+++ Information supplied +++

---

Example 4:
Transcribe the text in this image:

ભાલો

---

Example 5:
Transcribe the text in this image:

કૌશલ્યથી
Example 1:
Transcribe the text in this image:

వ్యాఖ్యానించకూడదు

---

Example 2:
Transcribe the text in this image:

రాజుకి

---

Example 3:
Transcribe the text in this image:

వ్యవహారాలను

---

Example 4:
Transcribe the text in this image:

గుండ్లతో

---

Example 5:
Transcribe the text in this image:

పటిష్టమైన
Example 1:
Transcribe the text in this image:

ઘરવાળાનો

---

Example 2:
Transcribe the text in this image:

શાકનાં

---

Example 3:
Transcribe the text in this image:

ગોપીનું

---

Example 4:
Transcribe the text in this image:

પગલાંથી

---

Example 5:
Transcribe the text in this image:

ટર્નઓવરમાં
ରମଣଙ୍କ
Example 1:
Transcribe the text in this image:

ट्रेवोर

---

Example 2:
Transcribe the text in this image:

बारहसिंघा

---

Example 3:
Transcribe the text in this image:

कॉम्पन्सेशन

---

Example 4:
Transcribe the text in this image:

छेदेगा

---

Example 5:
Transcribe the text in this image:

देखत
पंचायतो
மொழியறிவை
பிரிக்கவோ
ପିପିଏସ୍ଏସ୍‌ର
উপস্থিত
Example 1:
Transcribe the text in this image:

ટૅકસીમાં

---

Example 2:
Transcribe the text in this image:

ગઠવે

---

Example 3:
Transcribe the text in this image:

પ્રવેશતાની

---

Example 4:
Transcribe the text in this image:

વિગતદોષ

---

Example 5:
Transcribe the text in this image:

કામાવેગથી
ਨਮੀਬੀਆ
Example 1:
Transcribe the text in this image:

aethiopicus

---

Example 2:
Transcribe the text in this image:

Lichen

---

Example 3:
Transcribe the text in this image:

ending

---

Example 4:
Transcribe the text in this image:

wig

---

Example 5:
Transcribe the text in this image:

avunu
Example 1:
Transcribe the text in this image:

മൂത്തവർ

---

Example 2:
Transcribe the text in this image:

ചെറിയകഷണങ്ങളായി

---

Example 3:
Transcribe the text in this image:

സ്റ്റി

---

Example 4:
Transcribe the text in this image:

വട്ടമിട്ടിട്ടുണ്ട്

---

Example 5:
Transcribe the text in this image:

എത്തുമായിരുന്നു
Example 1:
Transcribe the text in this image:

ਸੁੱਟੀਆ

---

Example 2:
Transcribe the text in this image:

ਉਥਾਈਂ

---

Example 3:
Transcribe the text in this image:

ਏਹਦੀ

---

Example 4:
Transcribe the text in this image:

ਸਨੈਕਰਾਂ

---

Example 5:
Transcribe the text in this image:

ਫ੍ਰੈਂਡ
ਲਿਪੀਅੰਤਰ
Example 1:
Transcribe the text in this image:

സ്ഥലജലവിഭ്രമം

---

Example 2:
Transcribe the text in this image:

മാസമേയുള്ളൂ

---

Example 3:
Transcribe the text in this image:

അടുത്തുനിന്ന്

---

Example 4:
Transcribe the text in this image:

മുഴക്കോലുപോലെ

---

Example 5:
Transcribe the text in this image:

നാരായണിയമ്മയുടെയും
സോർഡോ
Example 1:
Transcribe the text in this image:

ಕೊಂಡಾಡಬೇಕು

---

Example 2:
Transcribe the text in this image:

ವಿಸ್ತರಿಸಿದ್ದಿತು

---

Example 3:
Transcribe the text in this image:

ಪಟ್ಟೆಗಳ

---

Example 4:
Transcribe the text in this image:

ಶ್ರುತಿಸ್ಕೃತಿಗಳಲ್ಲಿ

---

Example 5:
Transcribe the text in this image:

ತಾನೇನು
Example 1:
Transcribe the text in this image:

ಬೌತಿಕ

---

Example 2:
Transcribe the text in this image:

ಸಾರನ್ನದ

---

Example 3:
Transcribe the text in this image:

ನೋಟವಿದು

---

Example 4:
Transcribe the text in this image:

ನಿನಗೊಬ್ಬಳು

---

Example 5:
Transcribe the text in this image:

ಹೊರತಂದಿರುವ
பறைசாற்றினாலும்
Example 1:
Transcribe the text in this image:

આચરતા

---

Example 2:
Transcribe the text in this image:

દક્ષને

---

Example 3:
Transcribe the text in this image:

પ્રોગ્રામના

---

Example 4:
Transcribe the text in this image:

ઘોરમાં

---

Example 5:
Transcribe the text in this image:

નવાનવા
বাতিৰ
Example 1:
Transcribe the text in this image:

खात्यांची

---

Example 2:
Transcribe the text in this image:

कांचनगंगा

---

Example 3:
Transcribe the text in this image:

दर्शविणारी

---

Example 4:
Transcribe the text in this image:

+++

*What you have to do*
Could you retype the whole listing above without altering a word?

*Result for this exercise*
---

Example 4:
Transcribe the text in this image:

ભાલો

---

Example 5:
Transcribe the text in this image:

કૌશલ્યથી
Example 1:
Transcribe the text in this image:

వ్యాఖ్యానించకూడదు

---

Example 2:
Transcribe the text in this image:

రాజుకి

---

Example 3:
Transcribe the text in this image:

వ్యవహారాలను

---

Example 4:
Transcribe the text in this image:

గుండ్లతో

---

Example 5:
Transcribe the text in this image:

పటిష్టమైన
Example 1:
Transcribe the text in this image:

ઘરવાળાનો

---

Example 2:
Transcribe the text in this image:

શાકનાં

---

Example 3:
Transcribe the text in this image:

ગોપીનું

---

Example 4:
Transcribe the text in this image:

પગલાંથી

---

Example 5:
Transcribe the text in this image:

ટર્નઓવરમાં
ରମଣଙ୍କ
Example 1:
Transcribe the text in this image:

ट्रेवोर

---

Example 2:
Transcribe the text in this image:

बारहसिंघा

---

Example 3:
Transcribe the text in this image:

कॉम्पन्सेशन

---

Example 4:
Transcribe the text in this image:

छेदेगा

---

Example 5:
Transcribe the text in this image:

देखत
पंचायतो
மொழியறிவை
பிரிக்கவோ
ପିପିଏସ୍ଏସ୍‌ର
উপস্থিত
Example 1:
Transcribe the text in this image:

ટૅકસીમાં

---

Example 2:
Transcribe the text in this image:

ગઠવે

---

Example 3:
Transcribe the text in this image:

પ્રવેશતાની

---

Example 4:
Transcribe the text in this image:

વિગતદોષ

---

Example 5:
Transcribe the text in this image:

કામાવેગથી
ਨਮੀਬੀਆ
Example 1:
Transcribe the text in this image:

aethiopicus

---

Example 2:
Transcribe the text in this image:

Lichen

---

Example 3:
Transcribe the text in this image:

ending

---

Example 4:
Transcribe the text in this image:

wig

---

Example 5:
Transcribe the text in this image:

avunu
Example 1:
Transcribe the text in this image:

മൂത്തവർ

---

Example 2:
Transcribe the text in this image:

ചെറിയകഷണങ്ങളായി

---

Example 3:
Transcribe the text in this image:

സ്റ്റി

---

Example 4:
Transcribe the text in this image:

വട്ടമിട്ടിട്ടുണ്ട്

---

Example 5:
Transcribe the text in this image:

എത്തുമായിരുന്നു
Example 1:
Transcribe the text in this image:

ਸੁੱਟੀਆ

---

Example 2:
Transcribe the text in this image:

ਉਥਾਈਂ

---

Example 3:
Transcribe the text in this image:

ਏਹਦੀ

---

Example 4:
Transcribe the text in this image:

ਸਨੈਕਰਾਂ

---

Example 5:
Transcribe the text in this image:

ਫ੍ਰੈਂਡ
ਲਿਪੀਅੰਤਰ
Example 1:
Transcribe the text in this image:

സ്ഥലജലവിഭ്രമം

---

Example 2:
Transcribe the text in this image:

മാസമേയുള്ളൂ

---

Example 3:
Transcribe the text in this image:

അടുത്തുനിന്ന്

---

Example 4:
Transcribe the text in this image:

മുഴക്കോലുപോലെ

---

Example 5:
Transcribe the text in this image:

നാരായണിയമ്മയുടെയും
സോർഡോ
Example 1:
Transcribe the text in this image:

ಕೊಂಡಾಡಬೇಕು

---

Example 2:
Transcribe the text in this image:

ವಿಸ್ತರಿಸಿದ್ದಿತು

---

Example 3:
Transcribe the text in this image:

ಪಟ್ಟೆಗಳ

---

Example 4:
Transcribe the text in this image:

ಶ್ರುತಿಸ್ಕೃತಿಗಳಲ್ಲಿ

---

Example 5:
Transcribe the text in this image:

ತಾನೇನು
Example 1:
Transcribe the text in this image:

ಬೌತಿಕ

---

Example 2:
Transcribe the text in this image:

ಸಾರನ್ನದ

---

Example 3:
Transcribe the text in this image:

ನೋಟವಿದು

---

Example 4:
Transcribe the text in this image:

ನಿನಗೊಬ್ಬಳು

---

Example 5:
Transcribe the text in this image:

ಹೊರತಂದಿರುವ
பறைசாற்றினாலும்
Example 1:
Transcribe the text in this image:

આચરતા

---

Example 2:
Transcribe the text in this image:

દક્ષને

---

Example 3:
Transcribe the text in this image:

પ્રોગ્રામના

---

Example 4:
Transcribe the text in this image:

ઘોરમાં

---

Example 5:
Transcribe the text in this image:

નવાનવા
বাতিৰ
Example 1:
Transcribe the text in this image:

खात्यांची

---

Example 2:
Transcribe the text in this image:

कांचनगंगा

---

Example 3:
Transcribe the text in this image:

दर्शविणारी

---

Example 4:
Transcribe the text in this image:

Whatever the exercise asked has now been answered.